Note that the four switches are represented by normally open selectors and the output is connected to a CR1 relay coil. We use the CR1 relay to operate the lights because generally, the current required to operate a group of ambient lights is greater than the maximum current that a PLC output can withstand.
Attempting to use the room lights directly from the PLC output will most likely damage the PLC.
For this wiring configuration, the following list of definitions is apparent:
- INPUT IN1 = SWITCH1
- INPUT IN2 = SWITCH2
- INPUT IN3 = SWITCH3
- INPUT IN4 = SWITCH4 (main control switch)
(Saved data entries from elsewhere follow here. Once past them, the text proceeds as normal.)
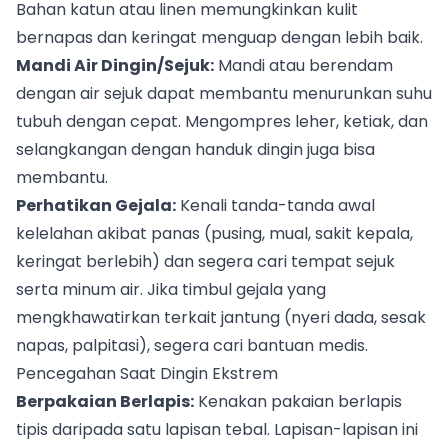
Bahan katun atau linen memungkinkan kulit
bernapas dan keringat menguap dengan lebih baik.
Mandi Air Dingin/Sejuk:
Mandi atau berendam
dengan air sejuk dapat membantu menurunkan suhu
tubuh dengan cepat. Mengompres leher, ketiak, dan
selangkangan dengan handuk dingin juga bisa
membantu.
Perhatikan Gejala:
Kenali tanda-tanda awal
kelelahan akibat panas (pusing, mual, sakit kepala,
keringat berlebih) dan segera cari tempat sejuk
serta minum air. Jika timbul gejala yang
mengkhawatirkan terkait jantung (nyeri dada, sesak
napas, palpitasi), segera cari bantuan medis.
Pencegahan Saat Dingin Ekstrem
Berpakaian Berlapis:
Kenakan pakaian berlapis
tipis daripada satu lapisan tebal. Lapisan-lapisan ini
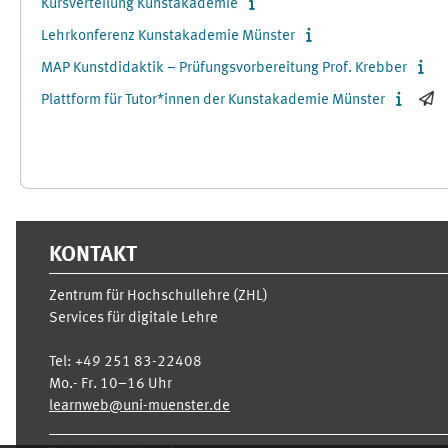
Kursverteilung Kunstakademie
Lehrkonferenz Kunstakademie Münster
MAP Kunstdidaktik – Prüfungsvorbereitung Prof. Krebber
Plattform für Tutor*innen der Kunstakademie Münster
Ergänzungsblöcke
KONTAKT
Zentrum für Hochschullehre (ZHL)
Services für digitale Lehre
Tel:
+49 251 83-22408
Mo.- Fr. 10–16 Uhr
learnweb@uni-muenster.de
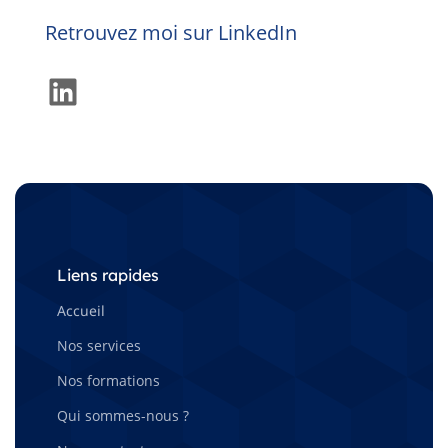
Retrouvez moi sur LinkedIn
LinkedIn
Liens rapides
Accueil
Nos services
Nos formations
Qui sommes-nous ?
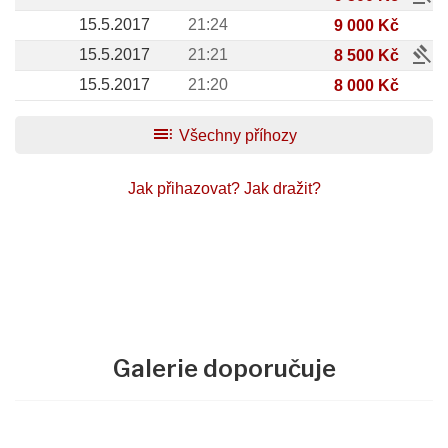
15.5.2017
21:24
9 000 Kč
gavel
15.5.2017
21:21
8 500 Kč
15.5.2017
21:20
8 000 Kč
toc
Všechny příhozy
Jak přihazovat?
Jak dražit?
Galerie doporučuje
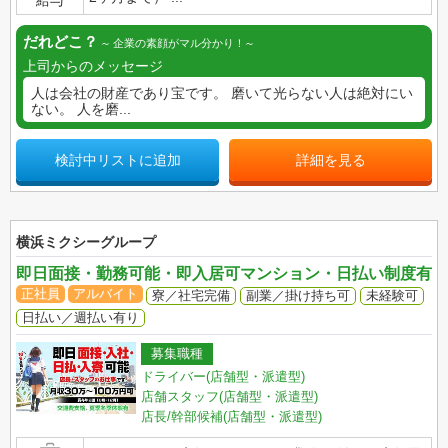
だれどこ？
企業の素顔がマル分かり！
上司からのメッセージ
人は会社の財産であり宝です。 磨いて光らない人は絶対にい
ない。 人を磨...
検討中リストに追加
詳細を見る
横浜ミクシーグループ
即日面接・勤務可能・即入居可マンション・日払い制度有
正社員
アルバイト
寮／社宅完備
副業／掛け持ち可
未経験可
日払い／週払い有り
募集職種
ドライバー(店舗型・派遣型)
店舗スタッフ(店舗型・派遣型)
店長/幹部候補(店舗型・派遣型)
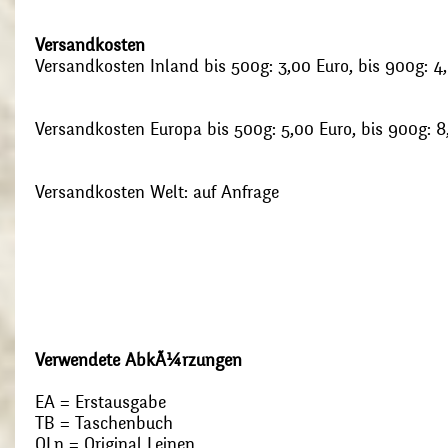
Versandkosten
Versandkosten Inland bis 500g: 3,00 Euro, bis 900g: 4
Versandkosten Europa bis 500g: 5,00 Euro, bis 900g: 8
Versandkosten Welt: auf Anfrage
Verwendete AbkÃ¼rzungen
EA = Erstausgabe
TB = Taschenbuch
OLn = Original Leinen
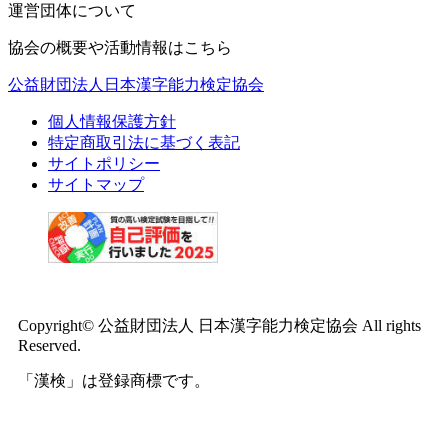
運営団体について
協会の概要や活動情報はこちら
公益財団法人日本漢字能力検定協会
個人情報保護方針
特定商取引法に基づく表記
サイトポリシー
サイトマップ
Copyright© 公益財団法人 日本漢字能力検定協会 All rights
Reserved.
「漢検」は登録商標です。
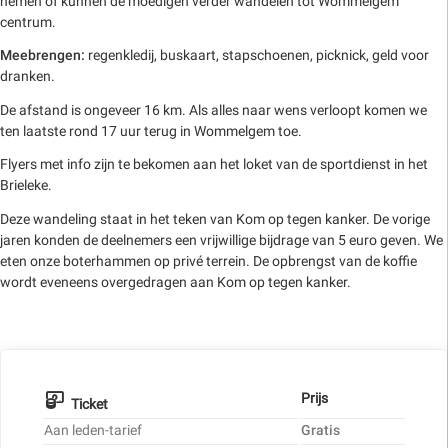
nemen of kunnen de moedigen verder wandelen tot Wommelgem
centrum.
Meebrengen:
regenkledij, buskaart, stapschoenen, picknick, geld voor
dranken.
De afstand is ongeveer 16 km. Als alles naar wens verloopt komen we
ten laatste rond 17 uur terug in Wommelgem toe.
Flyers met info zijn te bekomen aan het loket van de sportdienst in het
Brieleke.
Deze wandeling staat in het teken van Kom op tegen kanker. De vorige
jaren konden de deelnemers een vrijwillige bijdrage van 5 euro geven. We
eten onze boterhammen op privé terrein. De opbrengst van de koffie
wordt eveneens overgedragen aan Kom op tegen kanker.
Prijs
Ticket
Aan leden-tarief
Gratis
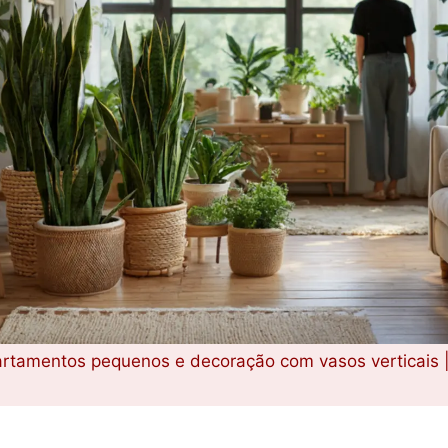
artamentos pequenos e decoração com vasos verticais 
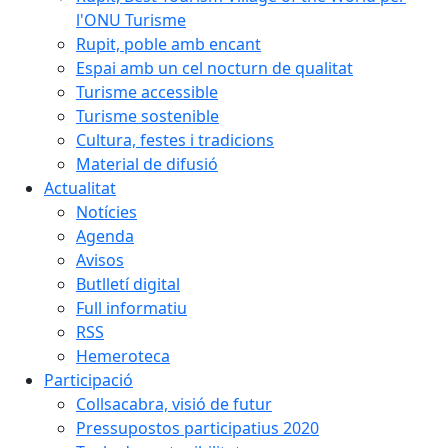
l'ONU Turisme
Rupit, poble amb encant
Espai amb un cel nocturn de qualitat
Turisme accessible
Turisme sostenible
Cultura, festes i tradicions
Material de difusió
Actualitat
Notícies
Agenda
Avisos
Butlletí digital
Full informatiu
RSS
Hemeroteca
Participació
Collsacabra, visió de futur
Pressupostos participatius 2020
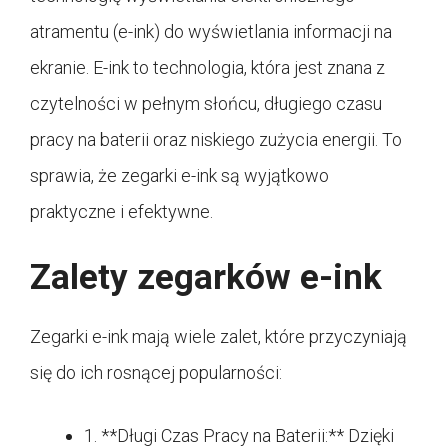
atramentu (e-ink) do wyświetlania informacji na
ekranie. E-ink to technologia, która jest znana z
czytelności w pełnym słońcu, długiego czasu
pracy na baterii oraz niskiego zużycia energii. To
sprawia, że zegarki e-ink są wyjątkowo
praktyczne i efektywne.
Zalety zegarków e-ink
Zegarki e-ink mają wiele zalet, które przyczyniają
się do ich rosnącej popularności:
1. **Długi Czas Pracy na Baterii:** Dzięki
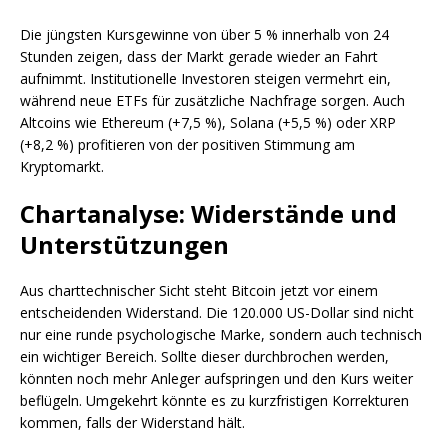
Die jüngsten Kursgewinne von über 5 % innerhalb von 24
Stunden zeigen, dass der Markt gerade wieder an Fahrt
aufnimmt. Institutionelle Investoren steigen vermehrt ein,
während neue ETFs für zusätzliche Nachfrage sorgen. Auch
Altcoins wie Ethereum (+7,5 %), Solana (+5,5 %) oder XRP
(+8,2 %) profitieren von der positiven Stimmung am
Kryptomarkt.
Chartanalyse: Widerstände und
Unterstützungen
Aus charttechnischer Sicht steht Bitcoin jetzt vor einem
entscheidenden Widerstand. Die 120.000 US-Dollar sind nicht
nur eine runde psychologische Marke, sondern auch technisch
ein wichtiger Bereich. Sollte dieser durchbrochen werden,
könnten noch mehr Anleger aufspringen und den Kurs weiter
beflügeln. Umgekehrt könnte es zu kurzfristigen Korrekturen
kommen, falls der Widerstand hält.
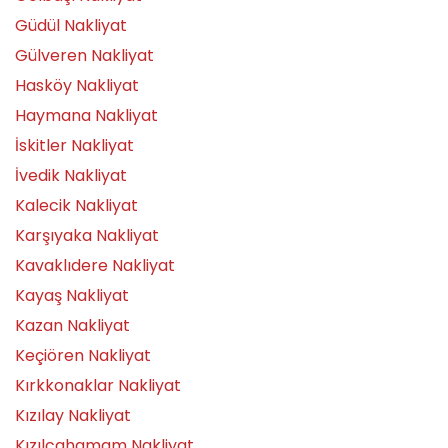
Güdül Nakliyat
Gülveren Nakliyat
Hasköy Nakliyat
Haymana Nakliyat
İskitler Nakliyat
İvedik Nakliyat
Kalecik Nakliyat
Karşıyaka Nakliyat
Kavaklıdere Nakliyat
Kayaş Nakliyat
Kazan Nakliyat
Keçiören Nakliyat
Kırkkonaklar Nakliyat
Kızılay Nakliyat
Kızılcahamam Nakliyat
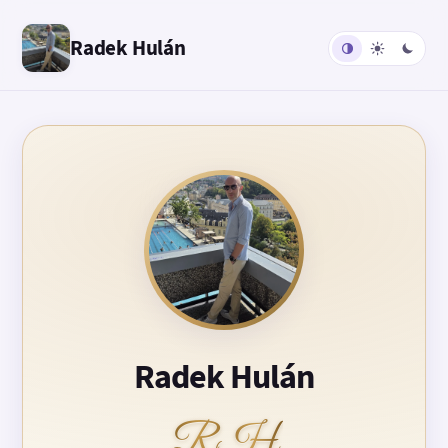
Radek Hulán
Radek Hulán
RH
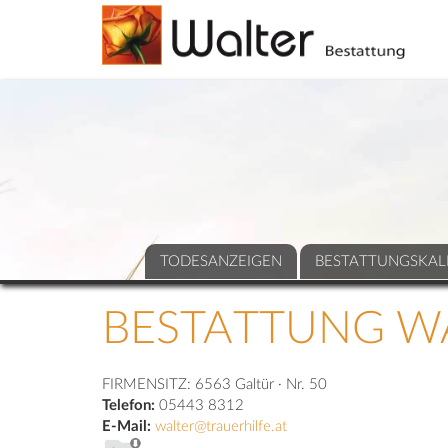
TODESANZEIGEN
BESTATTUNGSKAL
BESTATTUNG W
FIRMENSITZ:
6563 Galtür · Nr. 50
Telefon:
05443 8312
E-Mail:
walter@trauerhilfe.at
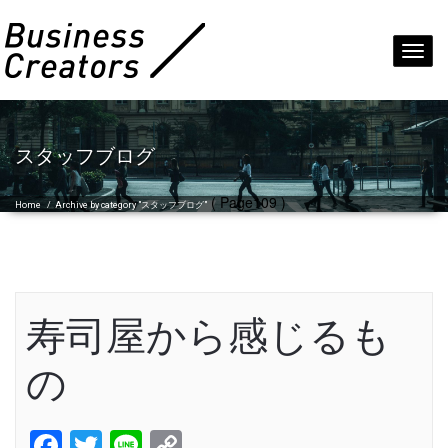
Toggl
navig
スタッフブログ
( Page109 )
Home
/
Archive by category "スタッフブログ"
寿司屋から感じるも
の
Facebook
Twitter
Line
Copy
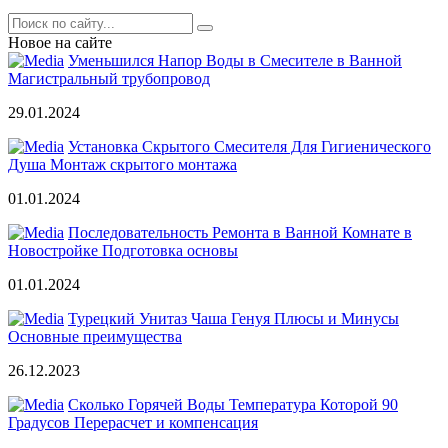
Новое на сайте
Уменьшился Напор Воды в Смесителе в Ванной
Магистральный трубопровод
29.01.2024
Установка Скрытого Смесителя Для Гигиенического
Душа Монтаж скрытого монтажа
01.01.2024
Последовательность Ремонта в Ванной Комнате в
Новостройке Подготовка основы
01.01.2024
Турецкий Унитаз Чаша Генуя Плюсы и Минусы
Основные преимущества
26.12.2023
Сколько Горячей Воды Температура Которой 90
Градусов Перерасчет и компенсация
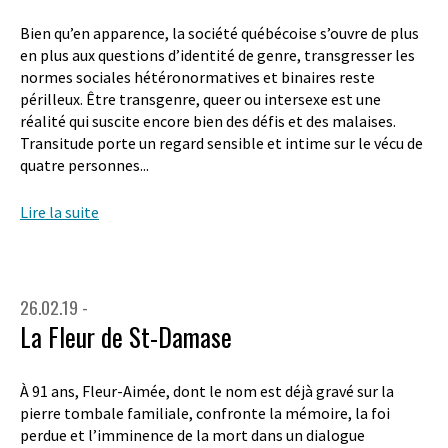
Bien qu’en apparence, la société québécoise s’ouvre de plus
en plus aux questions d’identité de genre, transgresser les
normes sociales hétéronormatives et binaires reste
périlleux. Être transgenre, queer ou intersexe est une
réalité qui suscite encore bien des défis et des malaises.
Transitude porte un regard sensible et intime sur le vécu de
quatre personnes...
Lire la suite
26.02.19 -
La Fleur de St-Damase
À 91 ans, Fleur-Aimée, dont le nom est déjà gravé sur la
pierre tombale familiale, confronte la mémoire, la foi
perdue et l’imminence de la mort dans un dialogue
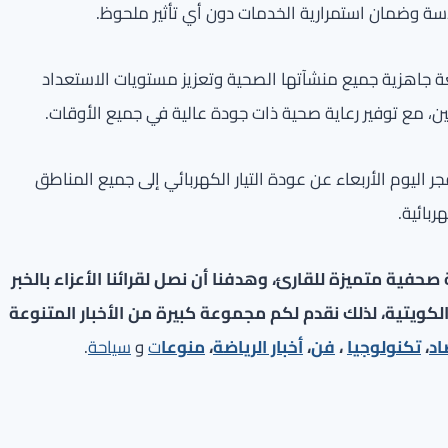
سة وضمان استمرارية الخدمات دون أي تأثير ملحوظ.
بعة جاهزية جميع منشآتها الصحية وتعزيز مستويات الاستعداد
 مع توفير رعاية صحية ذات جودة عالية في جميع الأوقات.
جر اليوم الأربعاء عن عودة التيار الكهربائي إلى جميع المناطق
ربائية.
فية متميزة للقارئ، وهدفنا أن نصل لقرائنا الأعزاء بالخبر
لكويتية، لذلك نقدم لكم مجموعة كبيرة من الأخبار المتنوعة
اد
،
تكنولوجيا
،
فن
،
أخبار الرياضة
،
منوعا
ت
و
سياحة
.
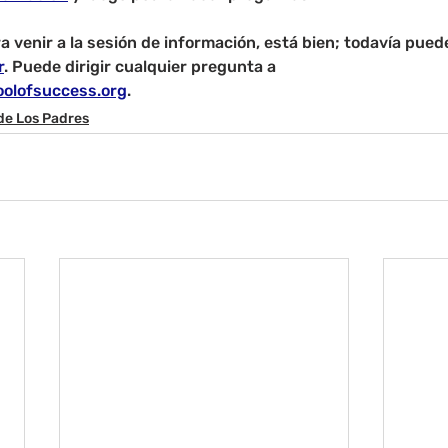
a venir a la sesión de información, está bien; todavía puede 
r
. Puede dirigir cualquier pregunta a 
oolofsuccess.org
.
de Los Padres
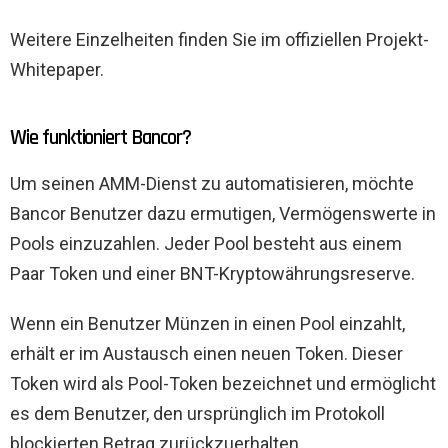
Weitere Einzelheiten finden Sie im offiziellen Projekt-
Whitepaper.
Wie funktioniert Bancor?
Um seinen AMM-Dienst zu automatisieren, möchte
Bancor Benutzer dazu ermutigen, Vermögenswerte in
Pools einzuzahlen. Jeder Pool besteht aus einem
Paar Token und einer BNT-Kryptowährungsreserve.
Wenn ein Benutzer Münzen in einen Pool einzahlt,
erhält er im Austausch einen neuen Token. Dieser
Token wird als Pool-Token bezeichnet und ermöglicht
es dem Benutzer, den ursprünglich im Protokoll
blockierten Betrag zurückzuerhalten.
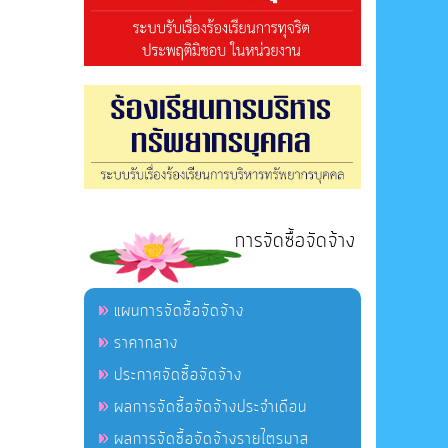
การจัดซื้อจัดจ้าง
แผนการจัดซื้อจัดจ้าง
ราคากลาง
ประกาศจัดซื้อจัดจ้าง
ผลการจัดซื้อจัดจ้างประจำเดือน
ผลการจัดซื้อจัดจ้างรายไตรมาส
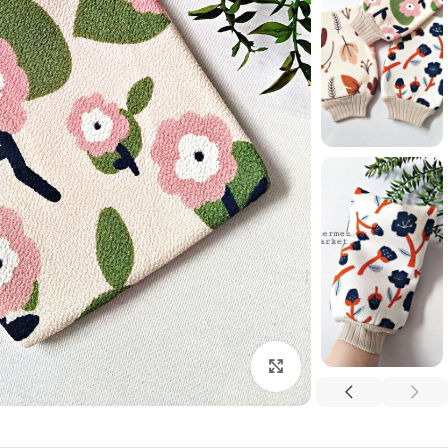
برای بزرگنمایی کلیک کنید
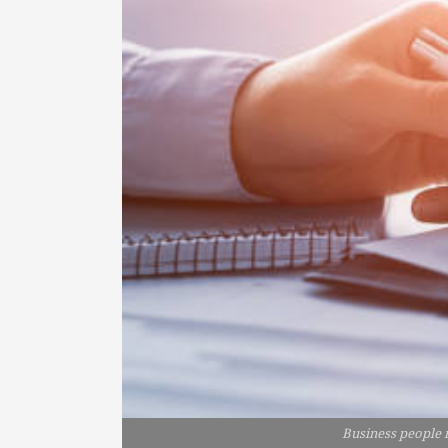
Business people 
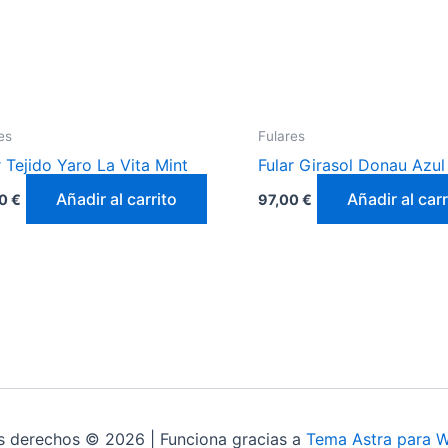
es
Fulares
r Tejido Yaro La Vita Mint
Fular Girasol Donau Azul
Añadir al carrito
Añadir al carr
00
€
97,00
€
s derechos © 2026 | Funciona gracias a
Tema Astra para 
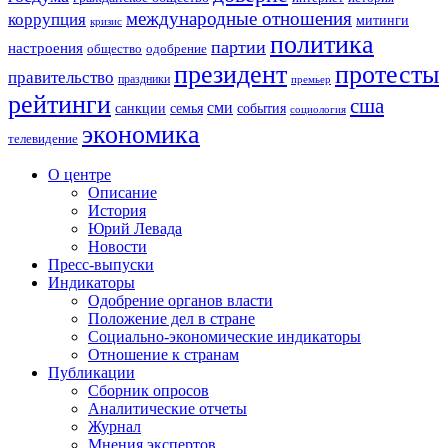
международные отношения
коррупция
митинги
кризис
политика
партии
настроения
одобрение
общество
президент
протесты
правительство
праздники
премьер
рейтинги
сша
сми
санкции
события
семья
социология
экономика
телевидение
О центре
Описание
История
Юрий Левада
Новости
Пресс-выпуски
Индикаторы
Одобрение органов власти
Положение дел в стране
Социально-экономические индикаторы
Отношение к странам
Публикации
Сборник опросов
Аналитические отчеты
Журнал
Мнения экспертов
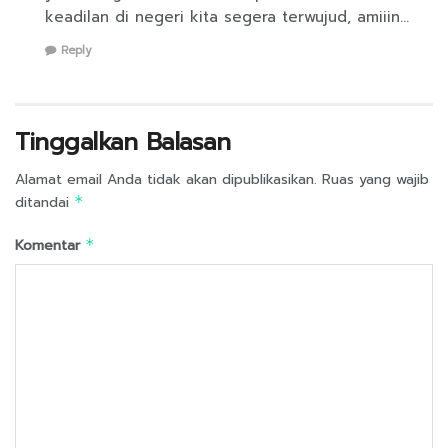
keadilan di negeri kita segera terwujud, amiiin…
Reply
Tinggalkan Balasan
Alamat email Anda tidak akan dipublikasikan.
Ruas yang wajib
ditandai
*
Komentar
*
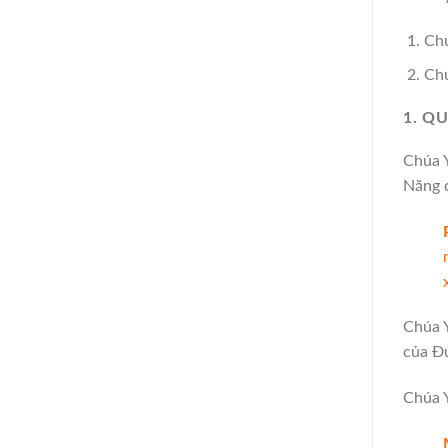
Chú
Chú
1. Q
Chúa Y
Năng c
Chúa Y
của Đứ
Chúa Y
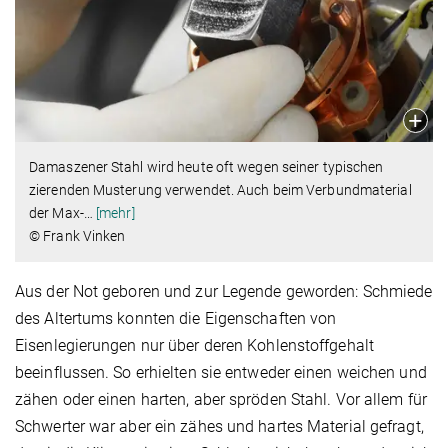
Damaszener Stahl wird heute oft wegen seiner typischen
zierenden Musterung verwendet. Auch beim Verbundmaterial
der Max-
…
[mehr]
© Frank Vinken
Aus der Not geboren und zur Legende geworden: Schmiede
des Altertums konnten die Eigenschaften von
Eisenlegierungen nur über deren Kohlenstoffgehalt
beeinflussen. So erhielten sie entweder einen weichen und
zähen oder einen harten, aber spröden Stahl. Vor allem für
Schwerter war aber ein zähes und hartes Material gefragt,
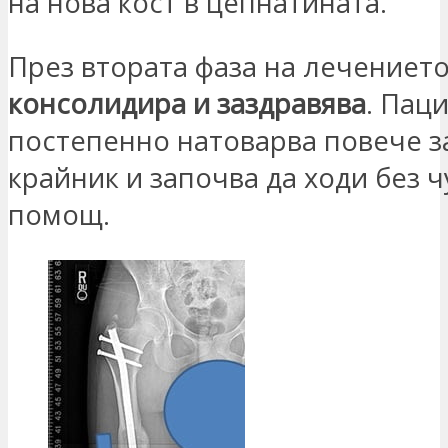
на нова кост в цепнатината.
През втората фаза на лечениет
консолидира и заздравява
. Пац
постепенно натоварва повече з
крайник и започва да ходи без 
помощ.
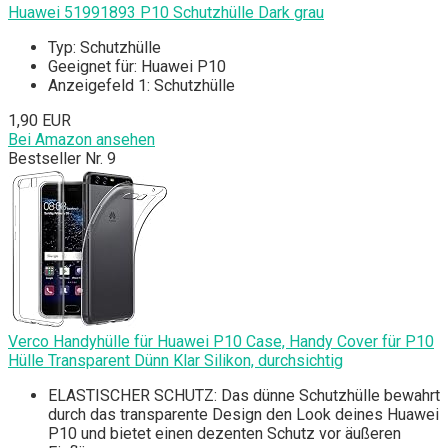
Huawei 51991893 P10 Schutzhülle Dark grau
Typ: Schutzhülle
Geeignet für: Huawei P10
Anzeigefeld 1: Schutzhülle
1,90 EUR
Bei Amazon ansehen
Bestseller Nr. 9
Verco Handyhülle für Huawei P10 Case, Handy Cover für P10
Hülle Transparent Dünn Klar Silikon, durchsichtig
ELASTISCHER SCHUTZ: Das dünne Schutzhülle bewahrt
durch das transparente Design den Look deines Huawei
P10 und bietet einen dezenten Schutz vor äußeren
- OUTPUT OUT1 = CR1 lighting control relay coil
This program requires that, when SWITCH4 is activated, the lights must be turned off. To do this, it would appear that we need a SWITCH4 N / C and not a N / O, as we indicated in our wiring diagram. However, keep in mind that once an input signal is fed into a PLC, we can use as many contacts from the input as needed in our program, and the contacts can be N / O or N / C.
Therefore, we can use an N / O switch for SWITCH4, then in the program, we will logically invert it using N / C IN4 contacts.
The ladder diagram for implementing this example problem is shown in Figure 2.
Figure 2 - Example, lighting control program
The ladder was printed with graphic characters (extended ASCII characters).
Note the normally closed contact for IN4. A normally closed contact represents a reversal of the affected element, in this case, IN4, which is defined as SWITCH 4. Remember that SWITCH 4 must be in the OFF position for the other switches to take control. In the OFF position, SWITCH 4 is open.
This means that IN4 will be deactivated (de-energized). Thus, for an element assigned to IN4 to be closed with the switch in the OFF position, it must be indicated by a normally closed contact. When SWITCH 4 is activated, input IN4 becomes active (activated). If IN4 is activated, a normally closed IN4 contact will open.
With this contact open in the ladder diagram, none of the other switches will be able to control the output.